La main des puits se fait d'une barre de fer plat, au bout de laquelle on forme un crocher d'environ six pouces ; l'autre partie est repliée en double de la longueur de douze à quinze, observant de pratiquer un oeil pour passer un anneau ; le reste de la barre vient joindre le crochet, l'un chevauchant sur l'autre d'environ deux pouces, observant que la branche de la main qui se rend au crochet soit en dedans, de manière que gênant cette branche, elle s'écarte du crochet, et donne la facilité à l'anse du sceau d'entrer et de se placer.

MAIN DE SOIE, (Soierie) ce sont quatre pantimes tordues ensemble. Voyez l'article PANTIME.

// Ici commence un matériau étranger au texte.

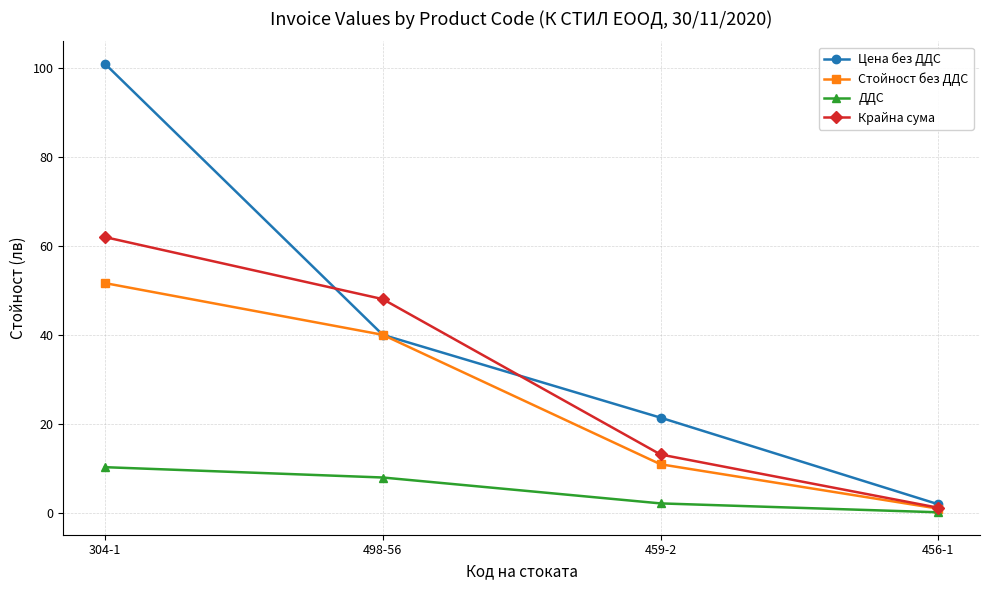

Between which two adjacent categories do Крайна сума and Цена без ДДС first intersect?

304-1 and 498-56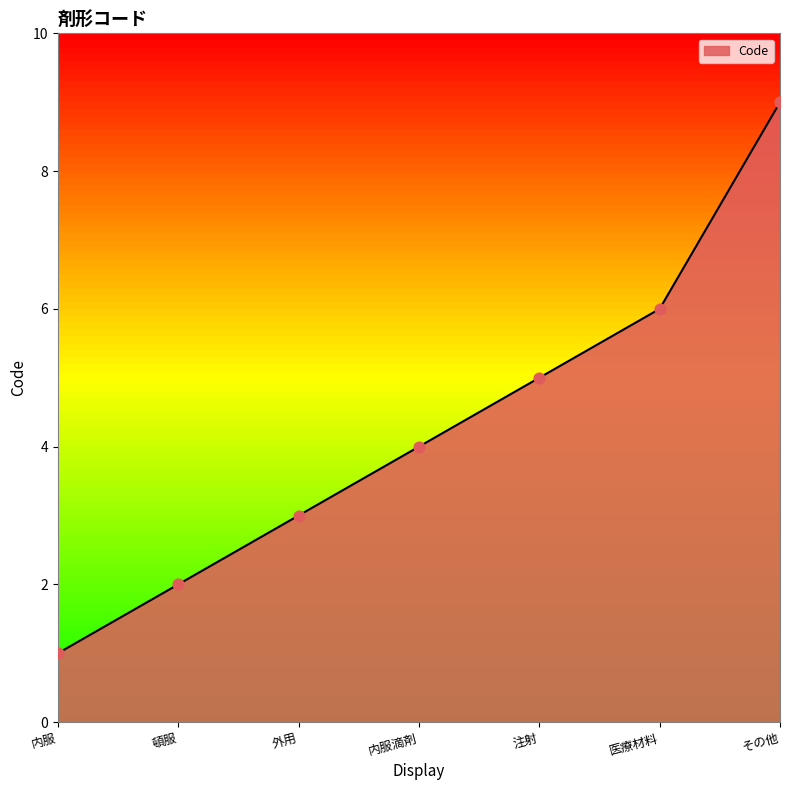

Approximately how many times larger is the value at 頓服 compared to 内服?

2.0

MAIN, terme de Fauconnerie, on dit, ce faucon a la main habile, fine, déliée, forte, bien onglée.

MAIN DE CHRIST, (Pharmacie) on appelle ainsi certains trochisques faits de sucre de roses avec une addition de perles, et alors on les appelle manus christi perlatae ; ou sans perles, et on les appelle manus christi simplices.

MAIN DE DIEU, (Pharmacie) nom d'un emplâtre vulnéraire, résolutif et fortifiant.

Prenez huîle d'olive, deux livres ; litharge de plomb, une livre ; cire vierge, une livre quatre onces ; verd-de-gris, une once ; gomme ammoniaque, trois onces et trois gros ; galbanum, opopanax, de chaque une once ; sagapenum, deux onces ; mastic, une once ; myrrhe, une once et deux gros ; oliban, bdellium, de chaque deux onces ; aristoloche ronde, une once ; pierre calaminaire, deux onces.

Commencez par mettre votre litharge avec votre huîle dans une grande bassine de cuivre, ensuite agitez-les ensemble : ajoutez-y trois livres d'eau commune, et faites-les cuire selon l'art ; faites-y fondre la cire : après quoi, retirant votre bassine du feu, ajoutez les gommes, le galbanum, la gomme ammoniaque, l'opopanax, et le sagapenum, que vous aurez dissous dans le vinaigre, passés et épaissis ; et enfin, vous y mêlerez le mastic, la myrrhe, l'oliban, le bdellium, la pierre calaminaire, le verd-de-gris et l'aristoloche, réduits en poudre. Ce mélange fait, l'emplâtre sera parfait. Il est maturatif, digestif, détersif, et enfin incarnatif.